BASIS has been accused of being racist. Apparently, so was Two Rivers when they first opened. Two Rivers (according to a poster on DCUM who seemed to know what she was talking about, but with all these "fake posters" like me, who knows), was actually sued for racism (the case was dismissed). So BASIS is here to stay, they have been very proactive about fixing mistakes they make (removing the first head of school and having a meeting to air complaints about this year with the new head of school there to hear those complaints, hiring a new experienced SPED coordinator who will start next year), and my child has a great peer group - by virtue of the content of their characters, not the colors of their skin - who are all minority, all smart, and all motivated, even the ones whose families are out of hand.
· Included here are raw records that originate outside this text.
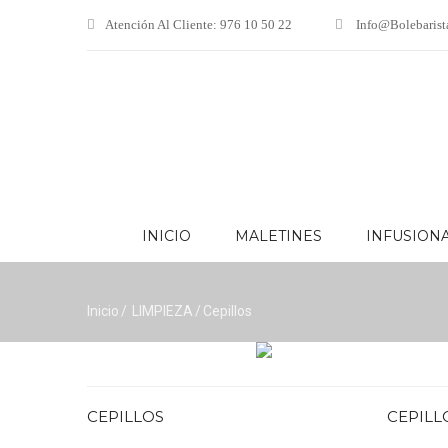
Atención Al Cliente: 976 10 50 22
Info@bolebarist
INICIO
MALETINES
INFUSION
INICIO
MALETINES
I
Inicio
LIMPIEZA
Cepillos
CEPILLOS
CEPILL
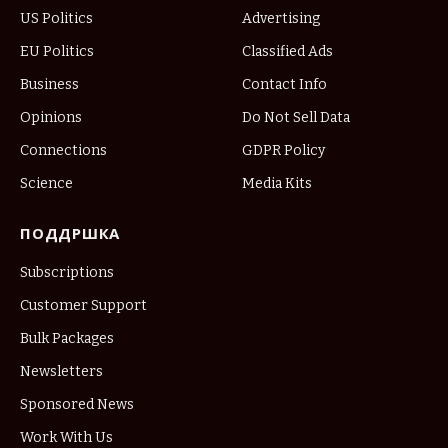
US Politics
Advertising
EU Politics
Classified Ads
Business
Contact Info
Opinions
Do Not Sell Data
Connections
GDPR Policy
Science
Media Kits
ПОДДРШКА
Subscriptions
Customer Support
Bulk Packages
Newsletters
Sponsored News
Work With Us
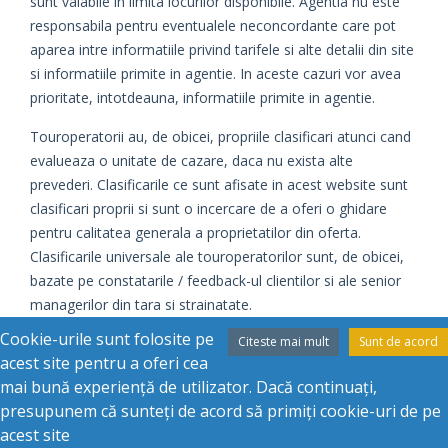
sunt valabile in limita locurilor disponibile. Agentia nu este
responsabila pentru eventualele neconcordante care pot
aparea intre informatiile privind tarifele si alte detalii din site
si informatiile primite in agentie. In aceste cazuri vor avea
prioritate, intotdeauna, informatiile primite in agentie.
Touroperatorii au, de obicei, propriile clasificari atunci cand
evalueaza o unitate de cazare, daca nu exista alte
prevederi. Clasificarile ce sunt afisate in acest website sunt
clasificari proprii si sunt o incercare de a oferi o ghidare
pentru calitatea generala a proprietatilor din oferta.
Clasificarile universale ale touroperatorilor sunt, de obicei,
bazate pe constatarile / feedback-ul clientilor si ale senior
managerilor din tara si strainatate.
Cookie-urile sunt folosite pe
Citeste mai mult
Sunt de acord
Daca este cazul, evaluarile oficiale sunt date de catre
acest site pentru a oferi cea
autoritatile din fiecare tara si au tendinta de a da o
mai bună experiență de utilizator. Dacă continuați,
clasificare corecta bazata pe standardele relative din tara
presupunem că sunteți de acord să primiți cookie-uri de pe
respectiva.
acest site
So we are very happy. Just thought I would add the bit about tracking because BASIS will undoubtedly get sued for something. But hopefully they will win, because they are our one (not so white) hope for our kids education, and we, as has been pointed out, have quite a few kids.


Thank you for the heartfelt post, PP. I am a mom of color, too and a lot of what you say resonates with me, the need for a good peer group for our AA children, hard working, not necessarily gifted, but with great expectations. I hope we and our DCs cross paths one day.
Anonymous
Anonymous wrote:
Anonymous wrote:If you look at the K though 8 sequence, it makes sense. A lot more sense than the widening circles model (my family in K, the whole world in grade 6)


It might make more sense if there were the ability to have that continuity when all kids are on the same program but it often gets broken when kids go from one teacher to the next, one school to the next, from ES to MS for example.


Amen
Anonymous
Arguably this is the result when kids move from DCPS to charter to a different charter back to DCPS etc
Anonymous
Anonymous wrote:
Anonymous wrote:
Anonymous wrote:So sorry. I posted the Latin info and then noted that pp asked for what BASIS offers in 5th, not Latin. Misread that.


Thank you, was interested in WL curriculum as well. I think the CK sequence is richer for 5th grade -- integrated units on Pre-Columbian Civilizations, Renaissance in Europe, Reformation, English Civil War, Early Russia, Feudal Japan, American West, US Civil War/Reconstruction. The literature includes Shakespeare and Cervantes (abridged), Frederick Douglass, Tom Sawyer, lots of poetry with integrated music and art history. Imagine how strong the K-8 curriculum would be if DCPS supplemented the current standards with CK.


If that's what the CK sequence covers in 5th grade history, it sounds like it's really scattered and scrambled, a whirlwind tour both geographically and in terms of timeline - and at best it's a mile wide but an inch deep, like a shotgun approach at history. I think I'd prefer to see something more coherent, systematic and organized, foundational concepts that build more richly. From what I've seen, Basis does have a deeper and more systematic approach - 5th grade is mostly ancient history and classics - Greece, Rome, Persia et cetera - and with some coordination carrying over in other classes (Latin terms and other topics/themes) which has impressed me.


What would these foundational concepts be? Classical history is great, but all year?

Still interested in literature.
Anonymous
Anonymous wrote:Arguably this is the result when kids move from DCPS to charter to a different charter back to DCPS etc


I don't know about that - most of the DCPS kids I've dealt with have been completely lost where it comes to history and geography.
Anonymous
Anonymous wrote:
Anonymous wrote:Arguably this is the result when kids move from DCPS to charter to a different charter back to DCPS etc


I don't know about that - most of the DCPS kids I've dealt with have been completely lost where it comes to history and geography.


A sample of how many, what age, and from what schools?
Anonymous
Anonymous wrote:
Anonymous wrote:Arguably this is the result when kids move from DCPS to charter to a different charter back to DCPS etc


I don't know about that - most of the DCPS kids I've dealt with have been completely lost where it comes to history and geography.


I'm not defending the DCPS Curriculum. Just commenting on the effects of the revolving door nature of this complex mix created by choice.